_DOCUMENT TEXT_
────

Unilingua

Sat Sep 17 17:31:14 CEST 2005

Hopefully this is unnecessary, as I expected that Tex is out on a limb
in his views compared to most members of this list.  But just in
case it is necessary, I'll say that I strongly disagree with his last
message.

> I understand that for some very few purposes the ability to
> distinguish between thousands of languages is useful. I just don't see
> that most users, or most applications need it, and most content
> providers are incapable of correctly tagging their content. So I don't
> see why we should burden general applications with it.

I have just labelled nearly all of the thousands of pages on our 
website, www.smo.uhi.ac.uk, with:
    lang=gd - Scottish Gaelic (most of them)
    lang=ga - Irish Gaelic
    lang=gv - Manx Gaelic
    lang=en - English
as appropriate.

I look forward to the day - hopefully very soon, when I can use
Google to find pages in Scottish Gaelic.  Scottish Gaelic has only
about 50,000 speakers but it has not been denied a language code.
There are probably thousands of languages with more speakers than
that and I don't see why they should be denied language codes either,
and I do not believe that they should have to go through a process
of individually finding a free code, submitting a request, naming
50 texts in the language and so on.  I don't see why Manx Gaelic,
with only a few hundred fluent speakers and struggling for survival
should not be given a code with which they can get on with labelling 
their documents and finding them with Google - nor any other language 
either in a similar position.  It seems to me to be a disgrace that 
there is still no computing standard in place assigning codes to most of 
the world's languages, despite the existence for many years of the 
Ethnologue database.

────

_LISTED ENTRIES_

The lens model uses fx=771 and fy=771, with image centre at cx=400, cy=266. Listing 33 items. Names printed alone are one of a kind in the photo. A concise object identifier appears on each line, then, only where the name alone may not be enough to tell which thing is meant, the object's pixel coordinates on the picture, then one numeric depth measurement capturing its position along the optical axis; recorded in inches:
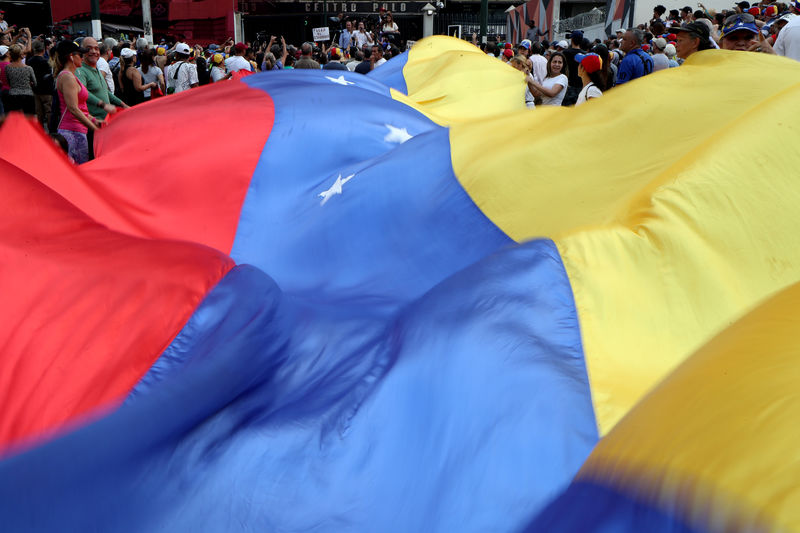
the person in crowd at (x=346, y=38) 718.5
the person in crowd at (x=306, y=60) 349.1
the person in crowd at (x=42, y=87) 352.2
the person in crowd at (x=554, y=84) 243.1
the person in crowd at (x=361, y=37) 721.0
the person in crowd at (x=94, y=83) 241.3
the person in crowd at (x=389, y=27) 831.1
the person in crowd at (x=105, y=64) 328.2
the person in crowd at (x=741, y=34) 184.9
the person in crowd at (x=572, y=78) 257.8
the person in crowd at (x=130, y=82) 349.1
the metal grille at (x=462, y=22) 1181.9
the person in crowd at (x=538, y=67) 317.4
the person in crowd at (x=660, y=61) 267.0
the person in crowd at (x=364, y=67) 356.8
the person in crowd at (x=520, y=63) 286.0
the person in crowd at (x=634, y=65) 231.3
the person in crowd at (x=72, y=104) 225.0
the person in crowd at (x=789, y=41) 213.5
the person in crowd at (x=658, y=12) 487.1
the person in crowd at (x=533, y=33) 748.8
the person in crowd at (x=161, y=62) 456.1
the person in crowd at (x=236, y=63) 369.7
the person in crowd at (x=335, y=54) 480.4
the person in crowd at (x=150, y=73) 374.0
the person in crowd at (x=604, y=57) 218.0
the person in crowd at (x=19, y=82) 339.6
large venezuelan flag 65.8
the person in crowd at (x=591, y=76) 207.5
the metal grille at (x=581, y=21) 823.1
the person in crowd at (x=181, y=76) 387.2
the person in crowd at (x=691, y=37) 200.8
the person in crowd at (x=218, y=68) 378.8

────

_EXPLORE THE MATERIAL_
- a) From the post on language codes, quote the stretch from "lang=ga - Irish" through "a language code.".
- b) Answer these questions from the post on language codes:
(i) Which tag was used for pages in Manx Gaelic?
(ii) About how many speakers does Scottish Gaelic have?
(iii) Which database has existed for many years?
The records have no connection to the post on language codes.

_SOLUTIONS PER TASK_
- a)
lang=ga - Irish Gaelic
    lang=gv - Manx Gaelic
    lang=en - English
as appropriate.

I look forward to the day - hopefully very soon, when I can use
Google to find pages in Scottish Gaelic.  Scottish Gaelic has only
about 50,000 speakers but it has not been denied a language code.

- b)
(i) lang=gv
(ii) About 50,000
(iii) The Ethnologue database